Pirates were well-represented at the Renaissance Festival, so St. NFL parishioners got plenty of opportunities to practice and perfect our pirate-talking skills. Plus, we learned several interesting things at the Renaissance Festival. For instance, insults tend to be less hurtful if they are followed with the phrases “my Lord” or “my Lady.” I might start to put this in practice when I interview local politicians in the future.

This kind of festival also presents some interesting people-watching opportunities. Some attendees clearly invested a lot more money on period costumes than members of my church spent on our gear. Of course, the effect of this kind of historical accuracy is negated when they wear modern eyeglasses, drink big cups of Pepsi-Cola, and spend most of the day staring at their smartphones while waiting in line for the ATM.

Plus, I doubt that the day-to-day life of most Renaissance villagers really revolved around watching funny fire jugglers, harp musicians, and stuntmen on horseback smashing each other with poles. Most people back then were probably too busy struggling to pay for taxes, food, and fixing their hovels. I can’t imagine anyone in that situation actually found the Renaissance to be that worthy of celebration.

Attending this festival ultimately made me glad I live in an era that is better than that period of time in almost every way: indoor plumbing, Netflix, reliably-cooked food at festival concession stands, advanced medicine that involves neither bloodletting nor leeches, and the probability of maybe living past the age of three.
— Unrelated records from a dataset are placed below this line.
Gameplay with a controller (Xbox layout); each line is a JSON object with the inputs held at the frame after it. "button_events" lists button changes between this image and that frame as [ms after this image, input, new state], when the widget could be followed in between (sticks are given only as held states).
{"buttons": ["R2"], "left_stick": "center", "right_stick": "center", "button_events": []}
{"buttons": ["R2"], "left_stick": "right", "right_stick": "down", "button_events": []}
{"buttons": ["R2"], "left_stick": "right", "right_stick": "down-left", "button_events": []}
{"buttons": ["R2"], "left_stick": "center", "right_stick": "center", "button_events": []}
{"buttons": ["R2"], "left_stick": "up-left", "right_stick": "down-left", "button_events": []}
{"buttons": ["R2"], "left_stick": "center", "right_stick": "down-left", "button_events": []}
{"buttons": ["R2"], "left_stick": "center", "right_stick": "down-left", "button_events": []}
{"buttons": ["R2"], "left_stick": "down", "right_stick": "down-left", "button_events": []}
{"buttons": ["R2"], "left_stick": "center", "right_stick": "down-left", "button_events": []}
All things considered, day-to-day lives are much better now than they would have been back then. It would have been a total pain back then to try to get turkey-leg stains out of a pirate costume without a washing machine and modern laundry products.

Spending a good deal of time pretending to live in the past before these technological and other types of progressive advancements were achieved seems totally unnecessary. However, celebrating the past this way with a group of St. NFL missionaries proved to be a very fun way to spend a fruitful and productive Talk Like A Pirate Day.